Apex man convicted of running service-dog scam in Wake County
AI-generated summary reviewed by our newsroom.
- Mark Mathis pleaded guilty to 50 counts of obtaining property by false pretense.
- His company charged families up to $17,000 for untrained and sick service dogs.
- He must pay $353,000 restitution and is banned from training or selling dogs.
An Apex man who once ran a nonprofit training service dogs admitted Friday he defrauded the families he claimed to help.
Mark Christopher Mathis, 52, pleaded guilty to 50 counts of obtaining property by false pretense in Wake County Superior Court, according to a news release from Attorney General Jeff Jackson. Mathis owned Ry-Con Service Dogs, which purported to train service dogs for families “with medical or developmental needs,” the release said.
The scheme dated back to at least July 2013, according to the indictments. Mathis would charge families as much as almost $17,000 for dogs he claimed to specially train to work with their family members, but the dogs would arrive with little to no training, court documents state.
Mathis used Briard dogs, a breed he described in a 2016 ABC11 interview as “fiercely loyal” and capable of feeling and showing deep emotion. Prosecutors challenged that depiction, with Jackson writing in the release that they were “unsuited for service work due to their wariness of strangers, aggression, and difficulty with other animals.”

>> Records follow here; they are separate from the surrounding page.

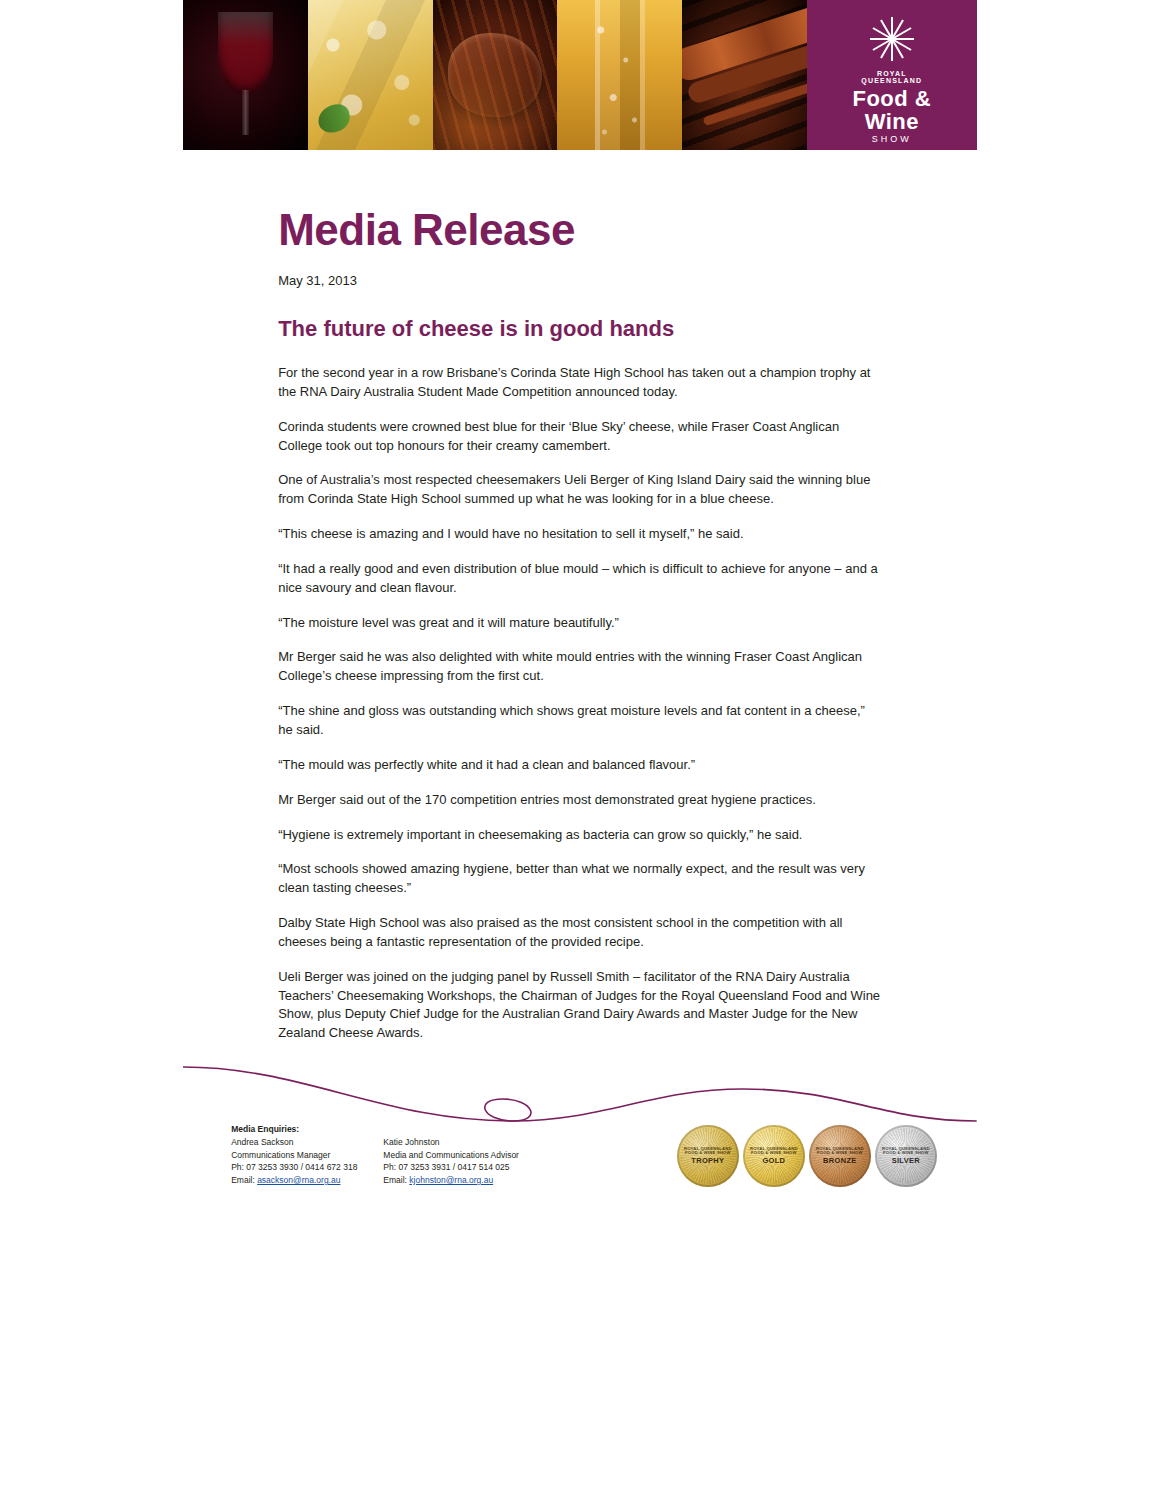ROYAL
QUEENSLAND
Food &
Wine
SHOW
Media Release
May 31, 2013
The future of cheese is in good hands
For the second year in a row Brisbane’s Corinda State High School has taken out a champion trophy at the RNA Dairy Australia Student Made Competition announced today.
Corinda students were crowned best blue for their ‘Blue Sky’ cheese, while Fraser Coast Anglican College took out top honours for their creamy camembert.
One of Australia’s most respected cheesemakers Ueli Berger of King Island Dairy said the winning blue from Corinda State High School summed up what he was looking for in a blue cheese.
“This cheese is amazing and I would have no hesitation to sell it myself,” he said.
“It had a really good and even distribution of blue mould – which is difficult to achieve for anyone – and a nice savoury and clean flavour.
“The moisture level was great and it will mature beautifully.”
Mr Berger said he was also delighted with white mould entries with the winning Fraser Coast Anglican College’s cheese impressing from the first cut.
“The shine and gloss was outstanding which shows great moisture levels and fat content in a cheese,” he said.
“The mould was perfectly white and it had a clean and balanced flavour.”
Mr Berger said out of the 170 competition entries most demonstrated great hygiene practices.
“Hygiene is extremely important in cheesemaking as bacteria can grow so quickly,” he said.
“Most schools showed amazing hygiene, better than what we normally expect, and the result was very clean tasting cheeses.”
Dalby State High School was also praised as the most consistent school in the competition with all cheeses being a fantastic representation of the provided recipe.
Ueli Berger was joined on the judging panel by Russell Smith – facilitator of the RNA Dairy Australia Teachers’ Cheesemaking Workshops, the Chairman of Judges for the Royal Queensland Food and Wine Show, plus Deputy Chief Judge for the Australian Grand Dairy Awards and Master Judge for the New Zealand Cheese Awards.
Media Enquiries:
| Andrea Sackson | Katie Johnston |
| Communications Manager | Media and Communications Advisor |
| Ph: 07 3253 3930 / 0414 672 318 | Ph: 07 3253 3931 / 0417 514 025 |
| Email: asackson@rna.org.au | Email: kjohnston@rna.org.au |
ROYAL QUEENSLAND
FOOD & WINE SHOWTROPHY
ROYAL QUEENSLAND
FOOD & WINE SHOWGOLD
ROYAL QUEENSLAND
FOOD & WINE SHOWBRONZE
ROYAL QUEENSLAND
FOOD & WINE SHOWSILVER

Dozens of families had to send their dogs back or rehome them after they behaved aggressively, including biting other pets and family members, according to court documents. A Canadian client’s daughter died by suicide five weeks after they gave up the dog they had bought from Mathis, the Associated Press reported in 2019.
“Many [of the dogs] were not housebroken, some were underweight, and several had other health problems,” the release said. “A dog trainer that Mathis hired quit on the first day after witnessing the dogs’ condition and lack of training.”
Ry-Con reportedly specialized in serving families with autistic children, but also claimed expertise in “PTSD, anxiety, sleep issues [and] panic attacks,” the nonprofit’s Yelp page shows.
The Department of Justice’s Consumer Protection Division received more than 50 complaints about Mathis, and he was indicted on the first 42 charges in February 2020, court records show. Mathis was indicted on another eight charges in March 2021.
As part of his plea agreement, Mathis must pay $353,000 in restitution to 50 families who bought a service dog from Ry-Con and is prohibited from training or selling service animals, Jackson said in the release. It’s not clear if he faces any time in prison as a result; records from his sentencing had not been uploaded online as of Friday evening.